Sunday, April 20, 2008

Feeling... f.a.t

Man.. I am starting to show already. The nurse said that by 10 weeks I should be popping out quite a bit so get ready. That the normal person most likely starts to show around 13-15.. I need to back that up a few weeks. I've been wearing nothing but stretchy things and draw string cargo pants.

I actually allowed myself to walk into a maternity store for the first time in my life on Friday. I went in and bought a bella band so I could still wear my jeans. It was like entering into a new club I had never been allowed to join before. There were so many cute little pregnant women in there looking fabulous. I sorta felt like a member, but who am I kidding. I might be sort cute during this pregnancy for about 5 weeks and then I am just going to be a whale. But that's ok. I'll be a whale if that means I have 3 healthy children.

On that note, I see the RE again on Tuesday and will have another ultrasound with him. Then, I have my first appointment with the Perinatologist/MFM on Friday. This pregnancy will certainly be a whirlwind of Dr. appointments. I am trying to stay positive but it has a healthy side of worry. I am worried enough with this whole mono to mono twin thing. I have been trying to block it out. If I don't, I get beside myself.

I am also going to speak to one or both of my Dr's about getting a note from work. I hate my job on a normal day (ok.. sans the 100% IVF coverage and healthy chunk of $ they pay me) and lately.. it's been unbearable. Someone quit at work and they've dumped 80% of her work on me + another client. I was working 45-50 hours a week before this all happened. And if I hear my boss say to me one more time that they are really looking to lean on me to step up and get all this done, I am really going to lose my shit. I wanted to scream at him on Friday.. were you not fucking present at the conversation I had with you on Tuesday that I have just entered into a horribly difficult high risk pregnancy?????? Did you hear a word I said? I almost lost it on him. But I checked myself for a moment and remembered: I could very well be out of there for 8 months to a year in the next 12 weeks. I just need to let my Dr's do the talking for me. So I love that I will be asking for a note already that says I am not to work more than 40 hours per week.

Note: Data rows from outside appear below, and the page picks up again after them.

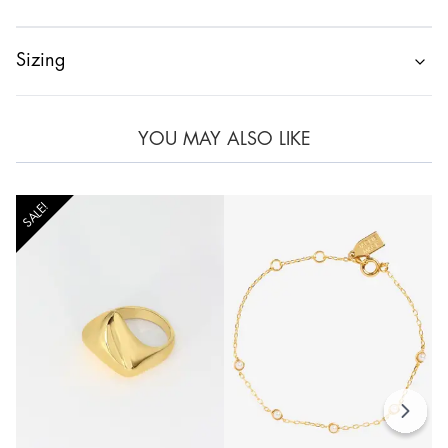
Sizing
YOU MAY ALSO LIKE
SALE!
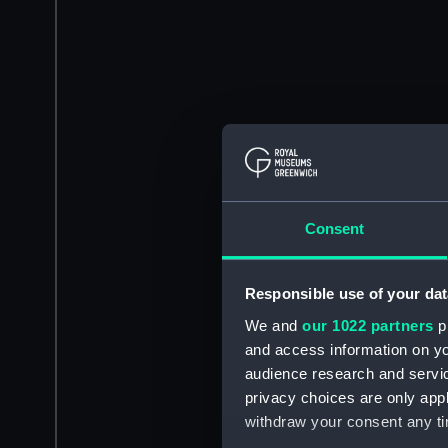
Consent
Responsible use of your dat
We and
our 1022 partners
pr
and access information on yo
audience research and servi
privacy choices are only app
withdraw your consent any tim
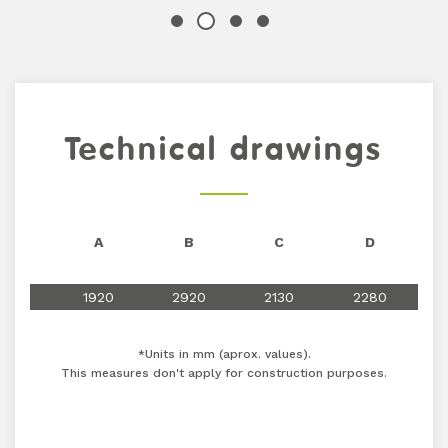
Technical drawings
A
B
C
D
1920
2920
2130
2280
*Units in mm (aprox. values).
This measures don't apply for construction purposes.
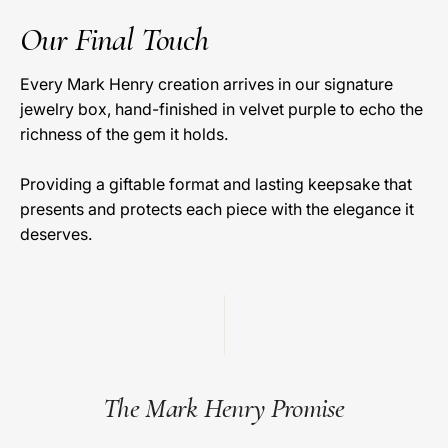
Our Final Touch
Every Mark Henry creation arrives in our signature
jewelry box, hand-finished in velvet purple to echo the
richness of the gem it holds.
Providing a giftable format and lasting keepsake that
presents and protects each piece with the elegance it
deserves.
The Mark Henry Promise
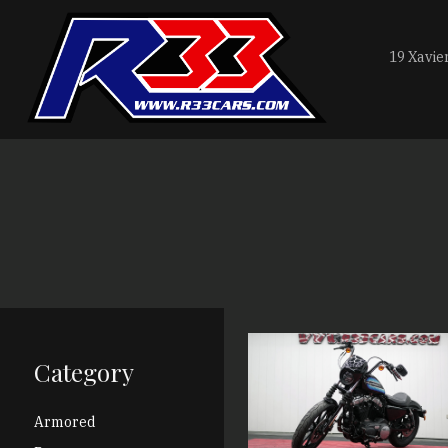
19 Xavie
Category
Armored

On the positive.. it's been a real hoot telling people I am pregnant with triplets! I should have brought a camera around with me. It's been just hilarious!

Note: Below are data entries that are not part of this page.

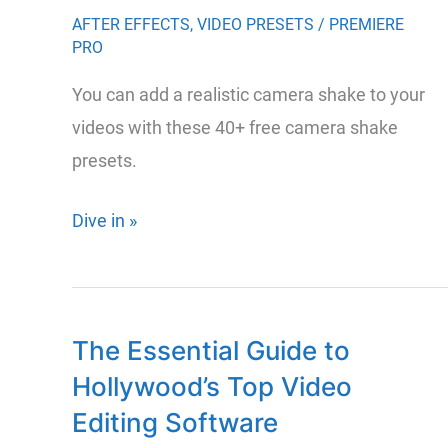
Premiere
AFTER EFFECTS
,
VIDEO PRESETS
/
PREMIERE
PRO
Pro
You can add a realistic camera shake to your
videos with these 40+ free camera shake
presets.
46
Dive in »
Free
Camera
Shake
The Essential Guide to
Presets
Hollywood’s Top Video
for
Premiere
Editing Software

Ok.. off for some pie tonight. Have I mentioned I am an eating machine??? LOL

2 comments:

pyjammy pam said...

good luck with your dr appointments! i mean it when i say don't worry about the momo thing right now. it's soooo early, and with triplets it can be harder to figure out which membrane belongs to which baby. we didn't find ours until 22 weeks, so there is hope. :) (pea-kay from the nest)

Kim said...

Hmmm did someone say pie???!?!? hehe love ya!!